• **PASSAGE**
VMware vSAN supports thin provisioning, which lets you, in the beginning, use just as much storage capacity as currently needed and then add the required amount of storage space at a later time. Using the vSAN thin provisioning feature, you can create virtual disks in a thin format. For a thin virtual disk, vSAN provisions the entire space required for the disk’s current and future activities, but commits only as much storage space as the disk needs for its initial operations. This is configured by default using the Storage Policy Based Management (SPBM) policy of Object Space Reservation (OSR) being set to 0.
One challenge with Thin Provisioning is that over time the space that is allocated slowly grows even if the guest file system is not increasing its usage. The reason for this imbalance comes from the fact that many modern guest file systems always write into free blocks. This behavior can result in a guest partition showing 1GB in use for a small log file that often overwrites, using 1TB at the VMDK level. While VMFS is thin friendly deletions or migrations could leave LUNs with non-used blocks allocated at the storage array level. Historically the means of recovering this space were:
Time-Consuming – Required manual intervention at both the guest and array level and couldn’t easily be automated.
Performance Intensive – Requiring Virtual Machine and LUN migrations as well as writing zero’s to free space.
Short-Lived – In environments where large provisioning actions are automated, or large volumes of writes come in, you could find the thin provisioning “evaporating” shortly after you reclaimed the space. This often resulted in a never-ending game of storage capacity Jenga (™).

• **DATASET EXCERPT**
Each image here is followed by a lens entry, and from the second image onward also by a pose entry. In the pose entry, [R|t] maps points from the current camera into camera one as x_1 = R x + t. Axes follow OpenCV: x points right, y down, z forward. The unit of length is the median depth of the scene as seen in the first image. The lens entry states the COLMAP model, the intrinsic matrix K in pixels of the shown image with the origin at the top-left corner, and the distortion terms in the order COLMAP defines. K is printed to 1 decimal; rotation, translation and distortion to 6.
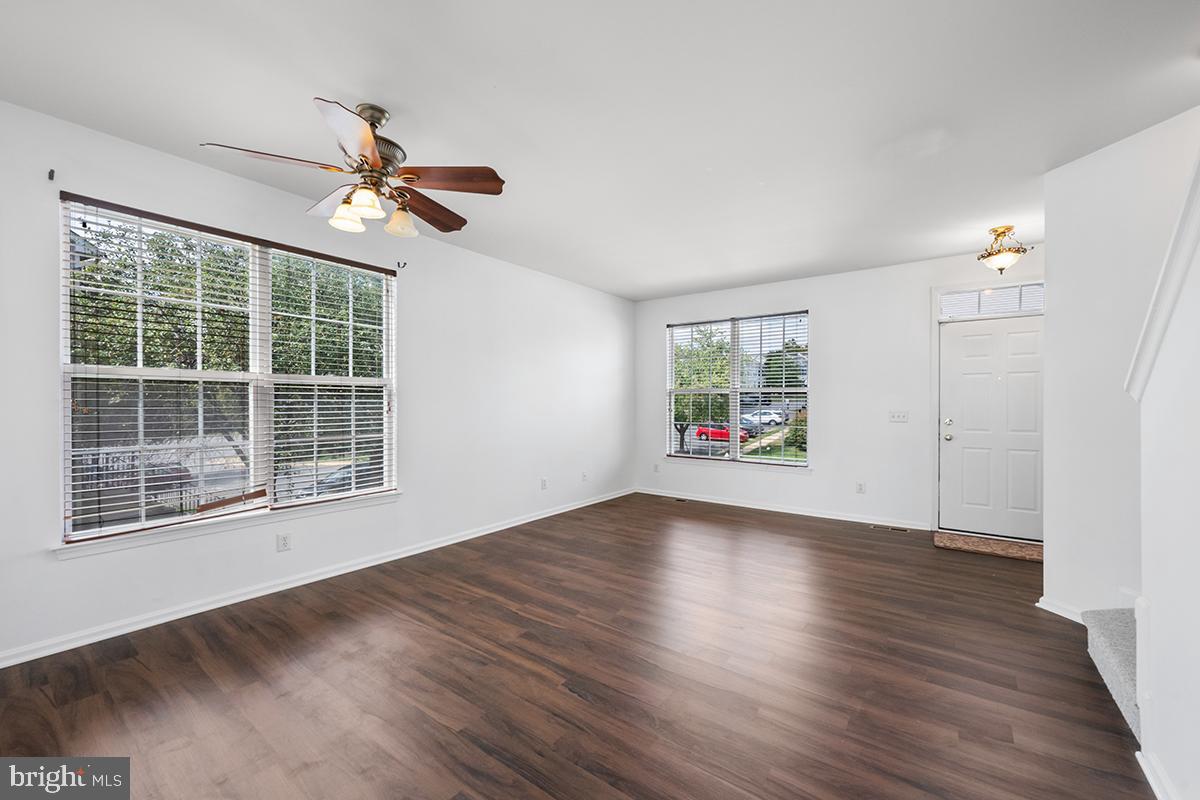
lens RADIAL K [[477.9, 0, 597.5], [0, 477.9, 404.9], [0, 0, 1]] dist [-0.001348, -0.000054]
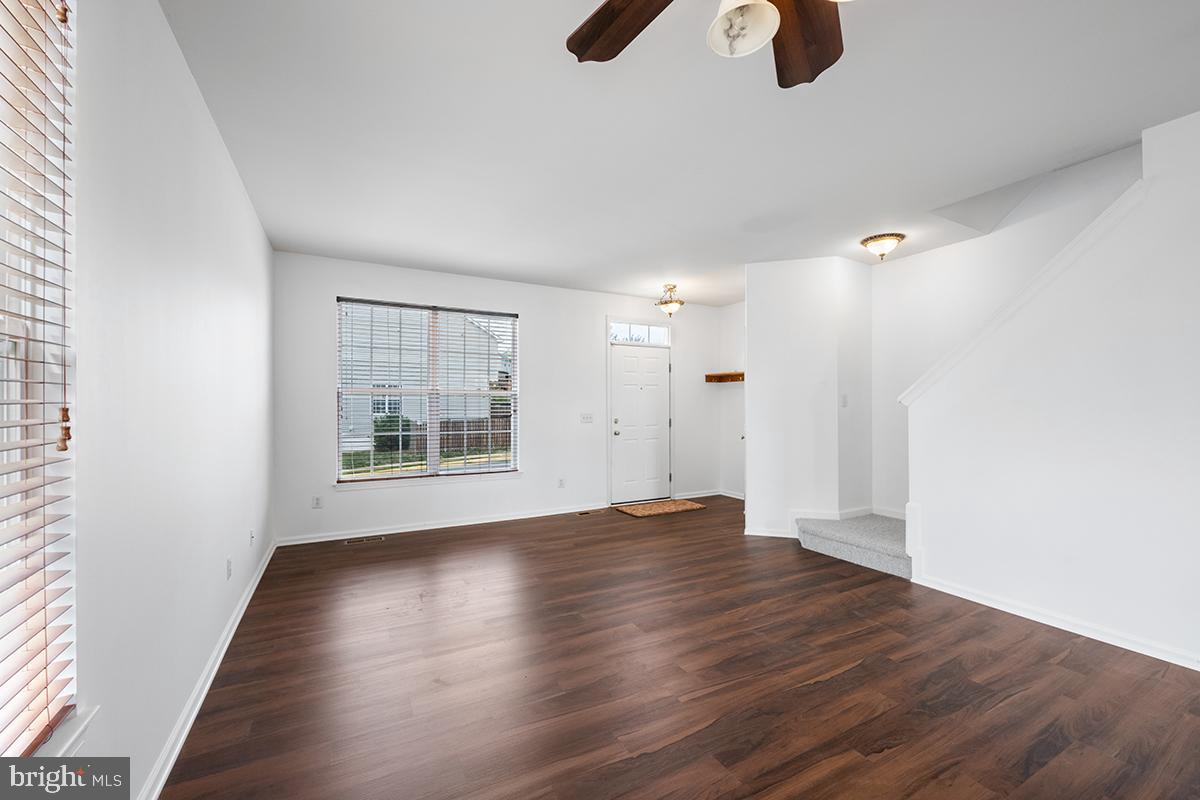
lens RADIAL K [[477.9, 0, 597.5], [0, 477.9, 404.9], [0, 0, 1]] dist [-0.001348, -0.000054]
pose [[0.422247, -0.000558, 0.906481, -0.648697], [0.006093, 0.999979, -0.002223, -0.007904], [-0.906460, 0.006462, 0.422242, 0.690632]]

• **TASK TO CARRY OUT**
Could you extend the vSAN thin provisioning text, starting after its last sentence? The material is separate from the text on vSAN thin provisioning.

• **REPLY TO THE TASK**
VMware vSAN 6.7U1 introduces automated space reclamation support with TRIM and SCSI UNMAP support. SCSI UNMAP and the ATA TRIM command enable the guest OS or file system to notify that back-end storage that a block is no longer in use and may be reclaimed. vSAN does not use LUNs or VMFS, so this does not require multiple layers of reclamation like traditional storage. Throughput tied to this reclaim can be tracked on the vSAN performance service at a host level where throughput for UNMAP can be viewed. Additional benefits come from removing writes pending destage, as well as freeing up cache assigned to no longer valid data.
This feature requires a host setting be enabled. The largest expected performance impact will be removals of cold/stale data from the capacity tier, or file system activities like formatting that send large volumes of UNMAP operations at one time. This feature is enabled initially globally for the cluster. This feature may be disabled with a customer VMX configuration setting, or by disabling it within the guest operating system. You will need to verify that your operating system, file system, virtual machine hardware, and file system and OS configuration settings are configured to support TRIM or UNMAP.
For more specific guidance on how to enable and configure guest operating systems for this functionality, see Space Efficiencies guide on VMware.StorageHub.com.